Burns also indulged his particular enthusiasm for territorial understanding. “I love maps,” he notes, “with greater cartographic content in this film than in all the other films across my complete filmography.”
International Impact
Filmmakers captured footage across multiple important places across North America and in London to capture the landscape’s character and collaborated substantially with living history participants. Various aspects converge to depict events more violent, complex and globally significant compared to standard education.
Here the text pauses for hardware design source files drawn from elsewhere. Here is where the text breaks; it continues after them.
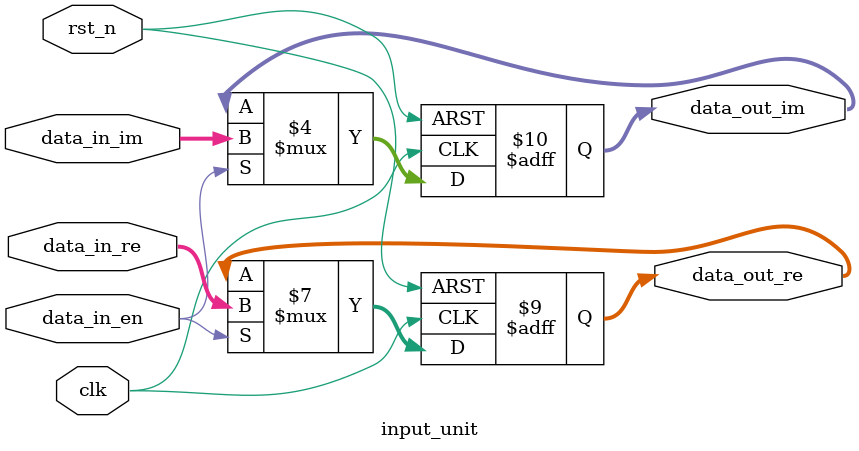
<source format=v>
`timescale 1ns/10ps

module input_unit #(parameter WIDTH = 10)(
	input  clk,
	input  rst_n,
	input  data_in_en,
	input  [WIDTH-1:0] data_in_re,
	input  [WIDTH-1:0] data_in_im,
	output reg [WIDTH-1:0] data_out_re,
	output reg [WIDTH-1:0] data_out_im
);

always@(posedge clk or negedge rst_n)
begin
  if(!rst_n)
  begin
    data_out_re <= 10'b0;
    data_out_im <= 10'b0;
  end
  else if(data_in_en)
  begin
    data_out_re <= data_in_re;
    data_out_im <= data_in_im;
  end
  else
  begin
    data_out_re <= data_out_re;
    data_out_im <= data_out_im;
  end
end

endmodule

</source>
The revolution, it contends, represented more than local dispute over land, taxation and representation. Instead the film portrays a violent confrontation that eventually involved more than two dozen nations and unexpectedly manifested termed “mankind’s greatest hopes”.
Brother Against Brother
Initial complaints and protests aimed at the crown by American colonists across thirteen rebellious territories rapidly became a brutal civil conflict, dividing communities and households and turning communities into battlegrounds. In episode two, the historian Alan Taylor observes: “The main misapprehension about the American Revolution is that it was something a unifying experience for colonists. This omits the fact that colonists battled fellow colonists.”
Historical Complexity
According to his perspective, the revolutionary narrative that “generally is overwhelmed by emotionalism and wistful remembrance and remains shallow and insufficiently honors the historical reality, all contributors and the extensive brutality.
It was, he contends, a revolution that proclaimed the world-changing idea of the unalienable rights of people; a brutal civil war, separating rebels and supporters; and a global war, continuing previous patterns of conflicts between Britain, France and Spain for the “prize of North America”.